Anfang der 1990er-Jahre entdeckten Inspekteure der Vereinten Nationen zahlreiche Beweise für die Beteiligung deutscher Firmen an der Giftgasproduktion im Irak. 19 Lieferanten konnten identifiziert werden, 17 kamen aus Deutschland. Zahlreiche deutsche Firmen wie Karl Kolb, Pilot Plant oder Water Engineering Trading machten satte Profite mit der Lieferung der Anlagen zur Herstellung der Giftgase. Etwa 80 Prozent der Anlagen in Muthanna stammten aus Deutschland. Circa 60 Prozent der irakischen Giftgasproduktion erfolgten mit deutscher Technik. Die dort produzierten Gifte wie Senfgas, Sarin und der Nervenkampfstoff VX wurden in den Labors der Bayer AG bzw. der IG Farben1 für die Weltkriegsführung des deutschen Imperialismus in der ersten Hälfte des 20. Jahrhunderts erfunden.

Nach 1990 wurde gegen 22 Angestellte von zehn deutschen Firmen ermittelt. Die Prozesse, eine Farce: Drei Angeklagte erhielten Bewährungsstrafen, alle anderen gingen straffrei aus. An die Betroffenen wurden keinerlei Entschädigungen gezahlt. Die Bundesregierung verweigert Entschädigungen oder ärztliche Hilfe bis zum heutigen Tag.

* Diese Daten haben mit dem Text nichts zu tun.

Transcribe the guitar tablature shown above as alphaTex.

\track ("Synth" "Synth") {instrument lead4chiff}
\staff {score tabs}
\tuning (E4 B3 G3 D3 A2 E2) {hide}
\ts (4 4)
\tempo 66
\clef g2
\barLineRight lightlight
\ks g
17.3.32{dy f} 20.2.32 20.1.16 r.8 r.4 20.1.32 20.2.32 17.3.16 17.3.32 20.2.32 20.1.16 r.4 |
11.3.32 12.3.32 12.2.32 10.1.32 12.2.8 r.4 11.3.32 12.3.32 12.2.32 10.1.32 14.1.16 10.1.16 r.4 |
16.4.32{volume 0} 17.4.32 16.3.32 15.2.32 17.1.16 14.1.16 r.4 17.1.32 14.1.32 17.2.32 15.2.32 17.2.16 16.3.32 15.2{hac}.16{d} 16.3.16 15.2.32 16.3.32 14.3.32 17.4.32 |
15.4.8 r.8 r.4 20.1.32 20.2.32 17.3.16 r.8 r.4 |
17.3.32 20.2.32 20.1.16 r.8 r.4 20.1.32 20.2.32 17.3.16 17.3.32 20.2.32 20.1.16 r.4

In Halabja erinnert heute ein Monument an die Opfer des Genozids. 16 Säulen und eine 19,88 Meter hohe Kuppel stehen für das Datum des 16. März 1988. Die 7. ICOR-Solidaritätsbrigade zum Aufbau des Gesundheitszentrums in Kobanê besuchte im November 2015 das Monument. Tief bewegt betrachteten die Brigadisten die Szenen und Filme über die Gräuel. „Die revolutionäre Weltorganisation kämpft für das Verbot und die Vernichtung aller atomaren, chemischen und biologischen Waffen“, betonte Sanjay Singhvi, stellvertretender ICOR-Hauptkoordinator.

In den imperialistischen Kriegen um die Aufteilung der Welt wird weiterhin gezielt Giftgas eingesetzt. Der renommierte amerikanische Enthüllungsjournalist Seymour Hersh hat belegt, dass die amerikanische Regierung unter Barack Obama den menschenverachtenden Giftgasangriff in der syrischen Stadt Ghuta im August 2013 plante und von Al-Nusra-Rebellen durchführen ließ. Die Ermordung von über 1200 Menschen ließ er dem syrischen Diktator Assad in die Schuhe schieben, um einen Vorwand für US-Luftangriffe zu schaffen. Die Pläne dazu ließ er stoppen, nachdem ihm weltweite Ablehnung entgegenschlug, insbesondere aus der eigenen Bevölkerung und der des Hauptverbündeten Großbritannien.

Auch im Fall von Chan Scheichun wurde ein angeblicher Giftgas-Einsatz von der neuen US-Regierung unter Donald Trump als Vorwand genutzt für ihren Angriff auf eine Luftwaffenbasis Assads. Eine Basis, die auch russische Bomber nutzen. Gleichwohl ist der Ursprung des Gases und wer es eingesetzt hat längst nicht geklärt. Internationale Beobachter hatten dem Assad-Regime zumindest 2013 bescheinigt, dass es seine Chemiewaffen unter dem Druck der Weltöffentlichkeit zur Vernichtung nach Deutschland bringen ließ. Nach Deutschland deshalb, weil es eines der wenigen Länder ist, das aufgrund jahrzehntelanger Chemiewaffenforschung über die dazu notwendige Technologie verfügt. Der Kreis zu Halabja schließt sich.